In his 2009 book Bespoke: Savile Row Ripped and Smooth, Anderson quotesfrom the 1804 Dictionary of English Trades to describe the cutter’s calling: “To create a good shape where nature has not granted one”. To demonstrate what this means, Anderson and Lishak lead us over to a mannequin on which is draped a riding jacket in rust brown with red and blue over-check, made especially for Lishak’s 60th anniversary celebration. “Can you see how we’ve put some padding in the shoulders but there’s no rope to the sleeve-head?” asks Anderson. “The armholes are high, partly for ease of movement but also to get a nice long line down the side seam, which helps to make people look taller and slimmer.

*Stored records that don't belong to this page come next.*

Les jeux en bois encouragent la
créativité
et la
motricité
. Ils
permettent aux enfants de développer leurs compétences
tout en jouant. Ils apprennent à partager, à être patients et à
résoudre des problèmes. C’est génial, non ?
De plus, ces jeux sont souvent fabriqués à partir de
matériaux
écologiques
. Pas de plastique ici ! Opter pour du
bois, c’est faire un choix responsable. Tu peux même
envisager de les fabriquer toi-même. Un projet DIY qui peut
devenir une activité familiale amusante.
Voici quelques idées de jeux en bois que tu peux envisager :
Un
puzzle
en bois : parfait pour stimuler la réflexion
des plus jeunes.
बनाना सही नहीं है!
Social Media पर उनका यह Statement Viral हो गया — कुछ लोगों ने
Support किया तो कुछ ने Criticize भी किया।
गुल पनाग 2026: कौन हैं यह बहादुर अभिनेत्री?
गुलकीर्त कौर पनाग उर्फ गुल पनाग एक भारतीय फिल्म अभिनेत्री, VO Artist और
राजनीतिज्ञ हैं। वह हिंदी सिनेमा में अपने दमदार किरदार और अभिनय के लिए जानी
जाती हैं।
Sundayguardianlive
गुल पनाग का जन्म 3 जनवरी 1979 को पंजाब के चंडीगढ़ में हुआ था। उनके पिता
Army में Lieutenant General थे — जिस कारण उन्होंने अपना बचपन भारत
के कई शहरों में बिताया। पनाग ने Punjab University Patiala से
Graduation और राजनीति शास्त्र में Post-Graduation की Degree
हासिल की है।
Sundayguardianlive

We place pockets a little higher than the norm, likewise the vents, and that also turns up the perception of a good stature and height.
“We’ve got a nipped in waist – we start our waist-runa little higher than most - and a slanted, flapped lower pocket with an outside ticket slot. On a lounge suit we’d normally have straight pockets, with or without a flap, but on tweed, slanted looks more sporty. We have a nice slim sleeve, regular lapel, and what we do is put a little curl here on the sides of the top collar – one of our signatures. The overall effect is something that’s going to stay relevant. You’re not going to put it on in 10 or 15 years and think it’s gone out of date – it’s a real classic. It’s all in proportion, designed to grip you and look fitted but not be restricted.”
In other words, dignified, debonair and traditional without being in the least bit stuffy or antiquated. Which pretty much makes the garment the epitome of this, a relative newcomer on Savile Row, and one of the major protagonists in classic gentlemanly elegance’s modern revival.